* ページ抜粋:
________________________
『最強の人生指南書』齋藤孝

齋藤孝の略歴

齋藤孝(さいとう・たかし、1960年~)
教育学者、著述家。
静岡県静岡市の生まれ。東京大学法学部を卒業。
東京大学大学院教育学研究科学校教育学専攻、博士課程を満期退学。

佐藤一斎の略歴

佐藤一斎(さとう・いっさい、1772年~1859年)
江戸時代後期の儒学者。
美濃国(現在の岐阜県)岩村藩の出身。林家塾の塾頭。昌平坂学問所の教官。
『言志録』『言志後録』『言志晩録』『言志耋録』などが有名で、その四冊の総称は「言志四録」。

『最強の人生指南書』の目次

はじめに
序章 現代こそ『言志四録』が役に立つ
第一章 「忙しい」の九割は無駄な仕事――仕事術
第二章 禍は「上」から起こる――人間関係・リーダー論
第三章 志があれば、何からでも学べる――学習法
第四章 「やむを得ざる」の生き方――人生論

概要

2010年6月10日に初版第一刷が発行。祥伝社新書。256ページ。

副題は、“佐藤一斎「言志四録」を読む”。

佐藤一斎は、幕府直轄の教育機関であった昌平坂学問所のトップ、いまで言えば大学の学長まで務めた人です。日本における儒学の大成者として大変尊敬をされていました。『言志四録』は、儒学のみならず、朱子学や陽明学など東洋の思想・学問に通じていた佐藤一斎が、
四二歳から八二歳まで四〇年にわたって思索した成果を集めた語録です。(P.4「はじめに」)

言志四録の詳細は以下。

『言志録』:全246条。42歳(1813年)から53歳(1824年)までに執筆。

『言志後録』:全255条。57歳(1828年)から67歳(1838年)までに執筆。

『言志晩録』:全292条。67歳(1838年)から78歳(1849年)までに執筆。

『言志耋録』:全340条。80歳(1851年)から82歳(1853年)までに執筆。

ちなみに、『言志後録』の後録は「こうろく」、『言志耋録』の耋録は「てつろく」と読む。

利益を出すには、マイナスを取り除くのが一番だというのは、なかなか合理的なやり方です。本当に自分の利益を考えるなら、儲けようとするより、害を減らすことを考えたほうがうまくいきます。(P.42:第一章 「忙しい」の九割は無駄な仕事――仕事術)

ここでは『言志晩録』の131条にある「利を興すは害を除くに如かず」の解説。
________________________
* 資料抜粋:

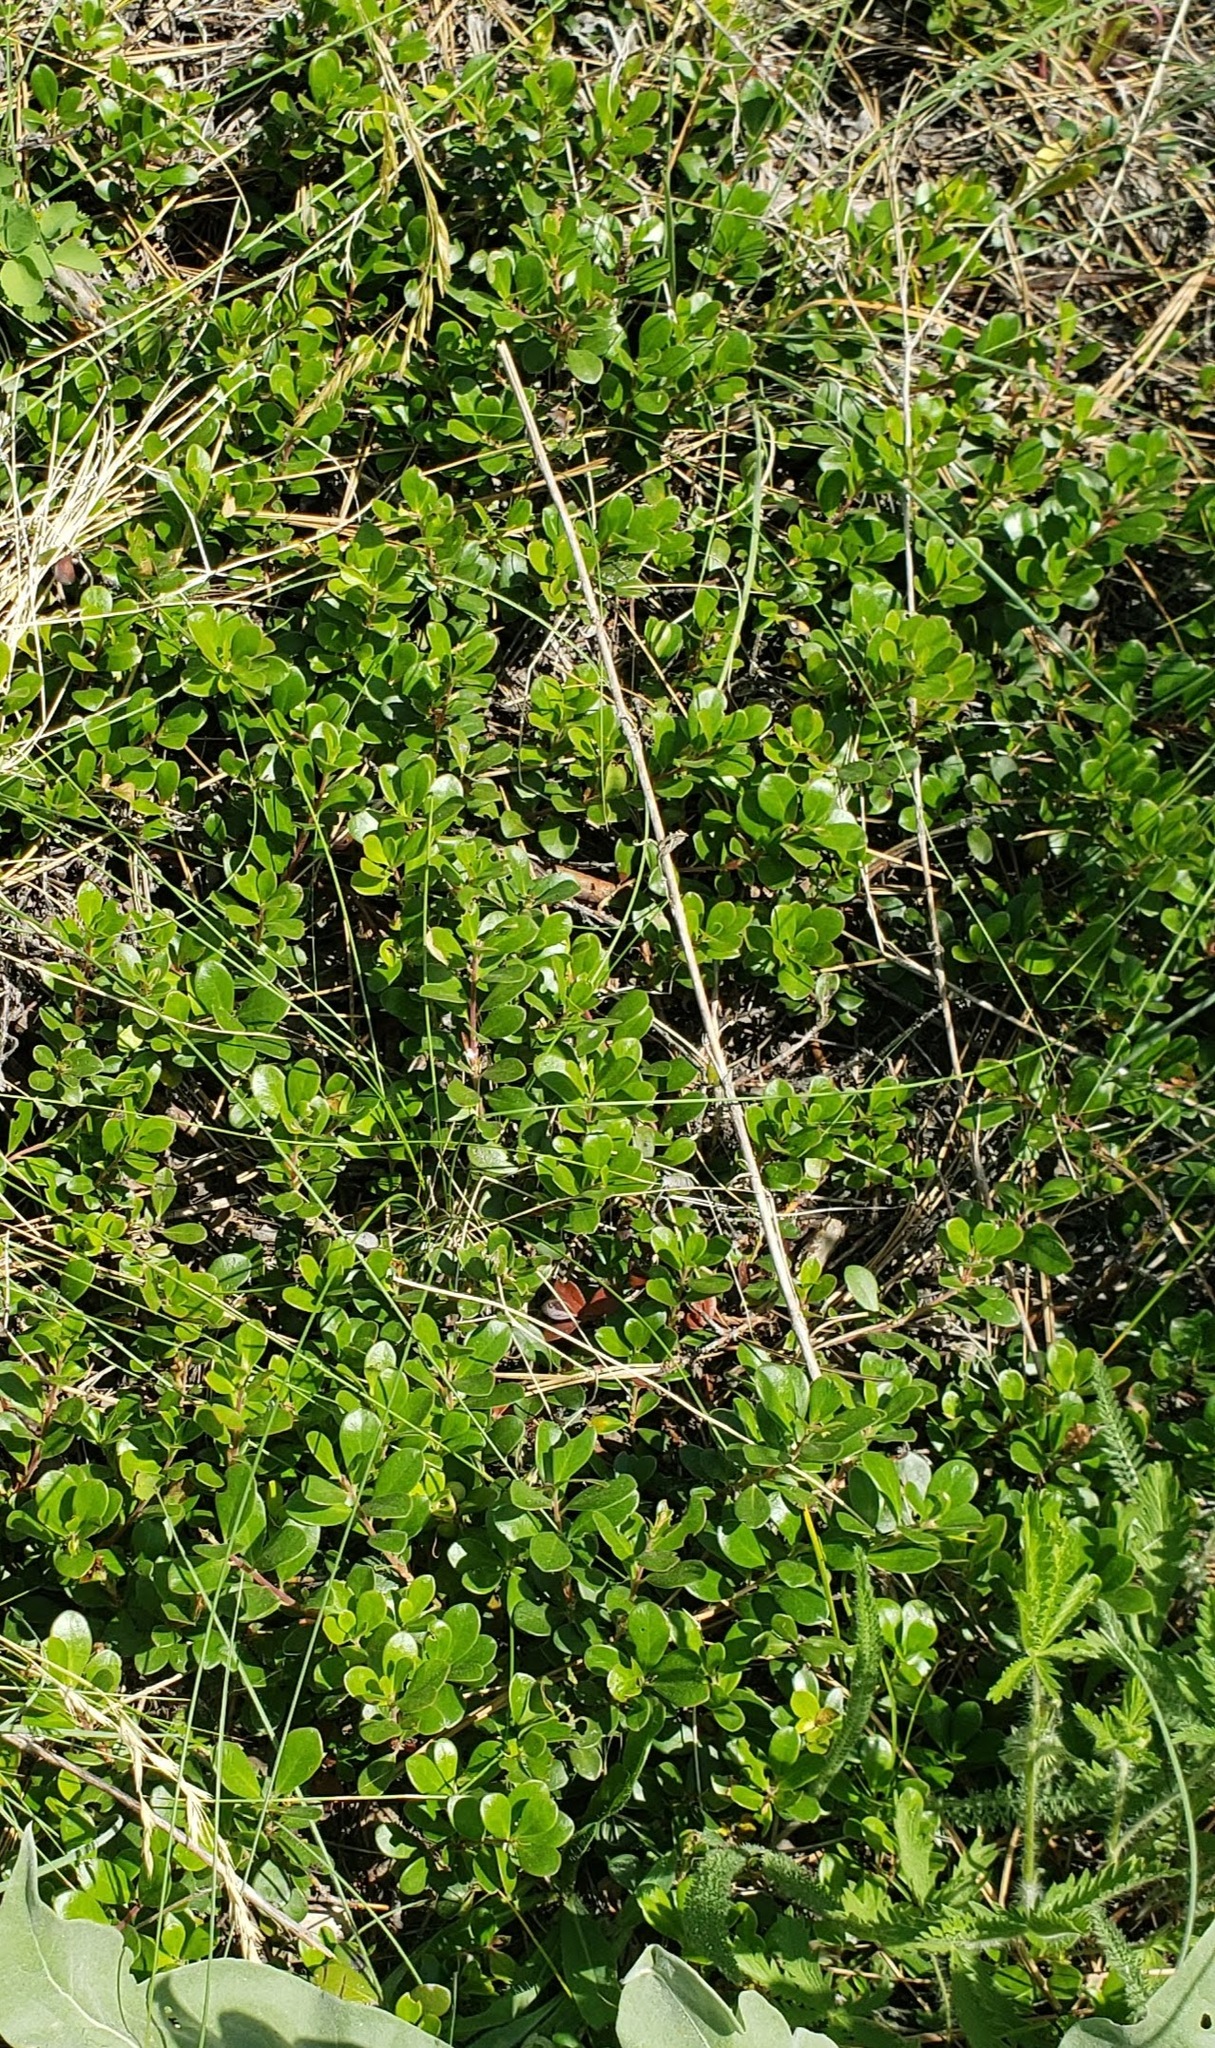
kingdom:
________________________
* 依頼事項:
1. 『最強の人生指南書』の紹介文にある「佐藤一斎は、幕府直轄の」で始まる段落を、主な事実を残して箇条書きに整理してください。
2. 『最強の人生指南書』の紹介文によると、『言志耋録』は全部で何条から成りますか。
3. 『最強の人生指南書』の紹介文を、最後の文の後から書き継いでください。
資料は『最強の人生指南書』の紹介文とは無関係です。

* 各課題の解答:
1.
・佐藤一斎は、幕府直轄の教育機関である昌平坂学問所のトップを務めた(現在で言えば大学の学長に当たる)。
・日本における儒学の大成者として大変尊敬されていた。
・儒学のみならず、朱子学や陽明学など東洋の思想・学問に通じていた。
・『言志四録』は、一斎が42歳から82歳までの40年にわたって思索した成果を集めた語録である。

2. 全340条です。

3.
リターンは管理できないが、リスクは管理できると似たような話。マイナスを極力減らしておいて、結果的にプラスをより多くする手法。

その後には、仕事や人間関係、交渉などについて具体的な事例を出しながら解説が続いていく。

また自己にとっての害や苦だと思うことが、他者には利や楽の場合もあるので、交渉を通じてバランスを取ると良いという助言も。

これは、過去ではなく、いまの過ちに焦点を絞れという、なかなか切れ味のいいアドバイスの言葉です。(P.51:第一章 「忙しい」の九割は無駄な仕事――仕事術)

“これは”というのは『言志録』の43条「昨の非を悔ゆる者は之れ有り、今の過を改むる者は鮮なし」のこと。

過去の間違いを改めるのは、大切ではあるが、現在の間違いを直ぐに改めた方が良いという部分。

なかなか現在の間違いは認めるのは、自己否定になってしまうので難しい。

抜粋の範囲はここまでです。